I could read the actors in Still Walking in a way I’ve never been able to do before in a Japanese film and Hiroshi Abe, who plays Ryota, was crucial in helping me do this.  This strikingly tall, handsome actor is playing the pivotal character:  although Kore-eda doesn’t make this too emphatically clear, Ryota is the picture’s central consciousness.  Part of Hiroshi Abe’s job here is to draw the audience in – a Japanese audience included – but there’s no point pretending that his relatively Western looks didn’t matter in how successfully he opened up the story for me.  The experience of getting inside this film makes me uncomfortable in a new way about my resistance to Japanese acting.  Because Abe could almost be mistaken for a European or American I worry that resistance has been based on Asiatic physiognomy rather than Japanese acting style.  Whatever, the effect of Abe’s performance was liberating and I was soon getting much more out of nearly the whole cast, in which Kirin Kiki (Toshiko) and Yui Natsukawa (Yukari) are, with Abe, outstanding.   Kiki’s Toshiko and her home seem organically linked; Natsukawa is marvellous in the way she expresses the pressure Yukari is under to remain polite to her husband’s family.  Abe conveys Ryota’s immaturity strongly but subtly; and the extent to which this younger son grows up in the course of the story – he shares with his father that quality of wanting to be noticed even when he’s sulking – is highly persuasive.   I found the relatively singsong readings of You as Chinami harder to connect with the words she spoke (the dialogue is consistently excellent all round) but she suggests very well a woman who’s both kooky and mercenary.   All three children – Hotaru Namoto, Ryoga Hayashi and, especially, Shohei Tanaka as the thoughtful Atsushi – are excellent.  So too are Yoshio Harada as Kyohei, Kazuya Takahashi as Chinami’s husband, and whoever plays Boudu.  The cast is completed by Haruko Kato as the ailing neighbour and Susumu Terajima as the chattily respectful sushi delivery man.
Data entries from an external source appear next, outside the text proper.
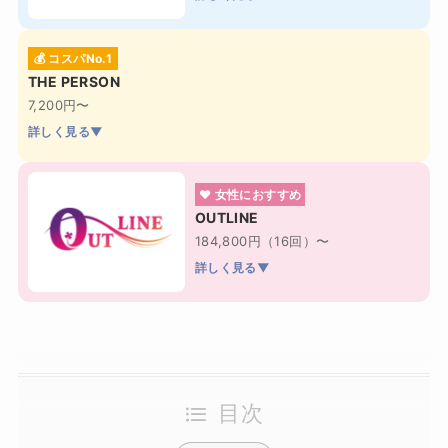
💰 コスパNo.1
THE PERSON
7,200円〜
詳しく見る▼
❤ 女性におすすめ
OUTLINE
184,800円（16回）〜
詳しく見る▼
目次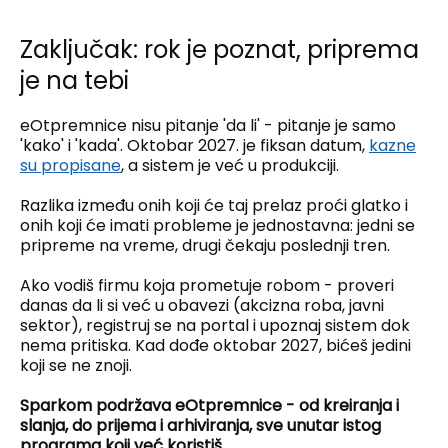
Zaključak: rok je poznat, priprema
je na tebi
eOtpremnice nisu pitanje 'da li' - pitanje je samo
'kako' i 'kada'. Oktobar 2027. je fiksan datum,
kazne
su propisane
, a sistem je već u produkciji.
Razlika između onih koji će taj prelaz proći glatko i
onih koji će imati probleme je jednostavna: jedni se
pripreme na vreme, drugi čekaju poslednji tren.
Ako vodiš firmu koja prometuje robom - proveri
danas da li si već u obavezi (akcizna roba, javni
sektor), registruj se na portal i upoznaj sistem dok
nema pritiska. Kad dođe oktobar 2027, bićeš jedini
koji se ne znoji.
Sparkom podržava eOtpremnice - od kreiranja i
slanja, do prijema i arhiviranja, sve unutar istog
programa koji već koristiš.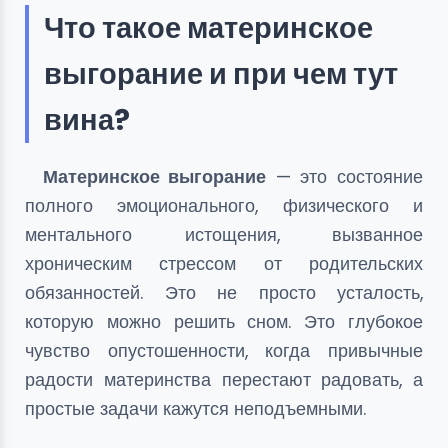
Что такое материнское
выгорание и при чем тут
вина?
Материнское выгорание
— это состояние
полного эмоционального, физического и
ментального истощения, вызванное
хроническим стрессом от родительских
обязанностей. Это не просто усталость,
которую можно решить сном. Это глубокое
чувство опустошенности, когда привычные
радости материнства перестают радовать, а
простые задачи кажутся неподъемными.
Kore-eda uses a voiceover only once in Still Walking – as a bridge between the end of the main action and the some-years-later coda in the cemetery – and it’s at this point that the film wobbles.   On the bus taking them back to the station, Ryota recalls the name of a famous sumo wrestler which he and his mother have been trying to remember since Boudu’s bulk put sumo in their minds the previous afternoon.  Ryota muses that he always remembers things too late.  As Toshiko and Kyohei walk back to their house from the bus stop she remembers the name too (although – a good touch – she doesn’t tell her husband what it is:  this is secret information for her son).   When Ryota’s voiceover then announces that his father died three years later (and they never did get to a ball game together) and his mother shortly afterwards (and she never did get the ride in Ryota’s car she looked forward to), the words chime too neatly with what Ryota said on the bus.  The effect of suddenly introducing a new type of narration – a voice from outside the story, even though it’s Ryota’s voice – is to imply an autobiographical element to the material (confirmed by Kore-eda in interviews about the film) that is unnecessary.  Yet although this may be a misjudgment in relation to the dramatic scheme, it made me like Still Walking all the more:  by implicating himself in this way, the director makes clear that the film is not objective – because he’s still caught up in feelings about his own family life.   The film’s title translates from the Japanese as ‘Walking, Walking’ (this is the Japanese title of the ‘Blue Light, Yokohama’ song).   That title implies a perhaps pointless continuation.  The English one gets across better the expansiveness of Kore-eda’s material.  It shows how much there is to be gained by surviving and moving forward, how much you can be held in the past even as you do.